Critique Ciné : King Ivory (2026, direct to SVOD)

Critique Ciné : King Ivory (2026, direct to SVOD)

King Ivory // De John Swab. Avec Ben Foster, Michael Mando et James Badge Dale.

 

Le titre fait directement référence au surnom de cette drogue de synthèse, cinquante fois plus puissante que l'héroïne, qui décime des communautés entières. Ce qui plaît d'emblée dans l'approche de John Swab, c'est son refus de faire un bête film de flics contre voyous. Le cinéaste choisit la carte du récit choral pour radiographier le réseau dans sa globalité. On suit en parallèle la circulation de la poudre, de sa fabrication à sa distribution, tout en observant ceux qui s'en mettent plein les poches et ceux qui finissent à la morgue. Cette narration multiple permet de comprendre la mécanique du trafic sans jamais donner de leçon de morale simpliste. Ici, pas de héros en armure blanche. 

 

Focus sur le trafic de fentanyl par les gangs du pénitencier de l'État de l'Oklahoma à McAlester, surnommé "Big Mac". D'une puissance 100 fois supérieure à celle de l'héroïne et quasiment indétectable à la frontière, cette drogue surnommée King Ivory a inondé le marché, déclenchant un raz-de-marée d'overdoses, de crimes et de dépendances.

 

La frontière entre le bien et le mal est complètement floutée par la misère sociale, l'addiction et la quête désespérée de survie. Pourtant, cette ambition de vouloir tout montrer est aussi le principal point faible du film. En ouvrant trop de tiroirs en même temps, King Ivory se disperse et survole parfois ses sujets. On s'attache pourtant à certaines figures fortes. Le flic de la brigade des stups usé jusqu'à la corde, joué par un James Badge Dale impeccable, marque les esprits par sa détresse face à un combat perdu d'avance. De son côté, Ben Foster apporte une vraie tension à l'écran avec une interprétation ambiguë qui donne du relief au milieu carcéral où se gère une partie du trafic. Mais à côté de ces réussites, d'autres intrigues secondaires coupent net le rythme de l'histoire. 

 

C'est le cas du personnage de Jack, qui apporte une touche de drame adolescent un peu hors sujet. Ces détours rallongent inutilement le film alors que le sujet principal se suffisait amplement à lui-même. Visuellement, John Swab opte pour un réalisme brut, presque documentaire. La caméra reste collée aux visages et aux ruelles poisseuses de Tulsa, en Oklahoma. On ressent le vent froid, la poussière et le désespoir de ces banlieues délaissées.
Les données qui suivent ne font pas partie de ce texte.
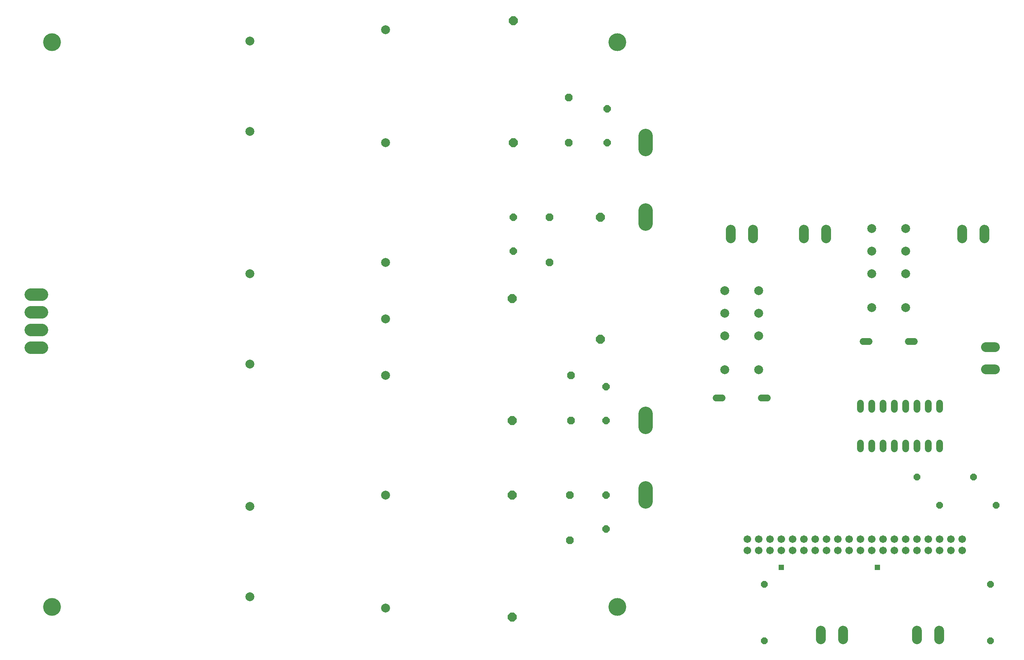
<source format=gts>
G75*
%MOIN*%
%OFA0B0*%
%FSLAX25Y25*%
%IPPOS*%
%LPD*%
%AMOC8*
5,1,8,0,0,1.08239X$1,22.5*
%
%ADD10C,0.15750*%
%ADD11C,0.07887*%
%ADD12C,0.12650*%
%ADD13C,0.10839*%
%ADD14OC8,0.07850*%
%ADD15OC8,0.06800*%
%ADD16OC8,0.06400*%
%ADD17OC8,0.06000*%
%ADD18C,0.06737*%
%ADD19C,0.08600*%
%ADD20C,0.06000*%
%ADD21R,0.04762X0.04762*%
D10*
X0051800Y0051800D03*
X0551800Y0051800D03*
X0551800Y0551800D03*
X0051800Y0551800D03*
D11*
X0226800Y0552800D03*
X0226800Y0472800D03*
X0346800Y0462800D03*
X0346800Y0562800D03*
X0346800Y0356800D03*
X0346800Y0306800D03*
X0346800Y0256800D03*
X0226800Y0266800D03*
X0226800Y0346800D03*
X0346800Y0150800D03*
X0226800Y0140800D03*
X0226800Y0060800D03*
X0346800Y0050800D03*
X0646800Y0261800D03*
X0676800Y0261800D03*
X0676800Y0291800D03*
X0676800Y0311800D03*
X0676800Y0331800D03*
X0646800Y0331800D03*
X0646800Y0311800D03*
X0646800Y0291800D03*
X0776800Y0316800D03*
X0806800Y0316800D03*
X0806800Y0346800D03*
X0806800Y0366800D03*
X0806800Y0386800D03*
X0776800Y0386800D03*
X0776800Y0366800D03*
X0776800Y0346800D03*
D12*
X0576800Y0390875D02*
X0576800Y0402725D01*
X0576800Y0456875D02*
X0576800Y0468725D01*
X0576800Y0222725D02*
X0576800Y0210875D01*
X0576800Y0156725D02*
X0576800Y0144875D01*
D13*
X0042820Y0281414D02*
X0032780Y0281414D01*
X0032780Y0297005D02*
X0042820Y0297005D01*
X0042820Y0312595D02*
X0032780Y0312595D01*
X0032780Y0328186D02*
X0042820Y0328186D01*
D14*
X0458800Y0324800D03*
X0536800Y0288800D03*
X0458800Y0216800D03*
X0458800Y0150800D03*
X0458800Y0042800D03*
X0536800Y0396800D03*
X0459800Y0462800D03*
X0459800Y0570800D03*
D15*
X0508800Y0502800D03*
X0508800Y0462800D03*
X0491800Y0396800D03*
X0491800Y0356800D03*
X0510800Y0256800D03*
X0510800Y0216800D03*
X0509800Y0150800D03*
X0509800Y0110800D03*
D16*
X0541800Y0120800D03*
X0541800Y0150800D03*
X0541800Y0216800D03*
X0541800Y0246800D03*
X0459800Y0366800D03*
X0459800Y0396800D03*
X0542800Y0462800D03*
X0542800Y0492800D03*
D17*
X0816800Y0166800D03*
X0836800Y0141800D03*
X0866800Y0166800D03*
X0886800Y0141800D03*
X0881800Y0071800D03*
X0881800Y0021800D03*
X0681800Y0021800D03*
X0681800Y0071800D03*
D18*
X0676800Y0101800D03*
X0666800Y0101800D03*
X0666800Y0111800D03*
X0676800Y0111800D03*
X0686800Y0111800D03*
X0696800Y0111800D03*
X0706800Y0111800D03*
X0706800Y0101800D03*
X0696800Y0101800D03*
X0686800Y0101800D03*
X0716800Y0101800D03*
X0726800Y0101800D03*
X0736800Y0101800D03*
X0746800Y0101800D03*
X0756800Y0101800D03*
X0766800Y0101800D03*
X0776800Y0101800D03*
X0786800Y0101800D03*
X0796800Y0101800D03*
X0806800Y0101800D03*
X0816800Y0101800D03*
X0816800Y0111800D03*
X0806800Y0111800D03*
X0796800Y0111800D03*
X0786800Y0111800D03*
X0776800Y0111800D03*
X0766800Y0111800D03*
X0756800Y0111800D03*
X0746800Y0111800D03*
X0736800Y0111800D03*
X0726800Y0111800D03*
X0716800Y0111800D03*
X0826800Y0111800D03*
X0836800Y0111800D03*
X0846800Y0111800D03*
X0856800Y0111800D03*
X0856800Y0101800D03*
X0846800Y0101800D03*
X0836800Y0101800D03*
X0826800Y0101800D03*
D19*
X0836600Y0030700D02*
X0836600Y0022900D01*
X0816900Y0022900D02*
X0816900Y0030700D01*
X0751600Y0030700D02*
X0751600Y0022900D01*
X0731900Y0022900D02*
X0731900Y0030700D01*
X0877900Y0262000D02*
X0885700Y0262000D01*
X0885700Y0281700D02*
X0877900Y0281700D01*
X0876600Y0377900D02*
X0876600Y0385700D01*
X0856900Y0385700D02*
X0856900Y0377900D01*
X0736600Y0377900D02*
X0736600Y0385700D01*
X0716900Y0385700D02*
X0716900Y0377900D01*
X0671700Y0377900D02*
X0671700Y0385700D01*
X0652000Y0385700D02*
X0652000Y0377900D01*
D20*
X0769200Y0286800D02*
X0774400Y0286800D01*
X0809200Y0286800D02*
X0814400Y0286800D01*
X0816800Y0232000D02*
X0816800Y0226800D01*
X0806800Y0226800D02*
X0806800Y0232000D01*
X0796800Y0232000D02*
X0796800Y0226800D01*
X0786800Y0226800D02*
X0786800Y0232000D01*
X0776800Y0232000D02*
X0776800Y0226800D01*
X0766800Y0226800D02*
X0766800Y0232000D01*
X0766800Y0196800D02*
X0766800Y0191600D01*
X0776800Y0191600D02*
X0776800Y0196800D01*
X0786800Y0196800D02*
X0786800Y0191600D01*
X0796800Y0191600D02*
X0796800Y0196800D01*
X0806800Y0196800D02*
X0806800Y0191600D01*
X0816800Y0191600D02*
X0816800Y0196800D01*
X0826800Y0196800D02*
X0826800Y0191600D01*
X0836800Y0191600D02*
X0836800Y0196800D01*
X0836800Y0226800D02*
X0836800Y0232000D01*
X0826800Y0232000D02*
X0826800Y0226800D01*
X0684400Y0236800D02*
X0679200Y0236800D01*
X0644400Y0236800D02*
X0639200Y0236800D01*
D21*
X0696800Y0086800D03*
X0781800Y0086800D03*
M02*

</source>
La violence n'est pas esthétisée pour faire joli ou impressionner le spectateur ; elle éclate de manière sèche, soudaine et sans fioritures. King Ivory n'est pas un énième film d'action sur les cartels de drogue. 

 

C'est le portrait d'une Amérique qui s'effondre sous le poids de ses propres démons, là où la mort par overdose est devenue une simple routine administrative. Certains spectateurs feront inévitablement la comparaison avec Sicario de Denis Villeneuve. L'influence est là, c'est indéniable, notamment dans cette impuissance des institutions face à un monstre tentaculaire. Mais le film de Swab joue dans une autre catégorie, plus modeste, plus brute et parfois plus lente. L'absence de musique omniprésente et la simplicité des dialogues renforcent cette impression de regarder une enquête réelle plutôt qu'une fiction hollywoodienne. Ce rythme posé pourra en dérouter certains, mais il permet d'ancrer le récit dans le réel.

 

Note : 5.5/10. En bref, que reste-t-il de cette plongée en apnée ? Un film imparfait, certes, qui souffre de quelques longueurs et d'un scénario parfois trop gourmand. Mais l'honnêteté de la démarche finit par l'emporter. En refusant le spectaculaire facile au profit d'un regard profondément humain et désabusé, John Swab signe un polar social marquant. Ce n'est pas un chef-d'œuvre qui va révolutionner le genre, mais c'est une œuvre nécessaire, qui laisse un goût amer en bouche, parfaitement raccord avec la triste réalité qu'elle décrit.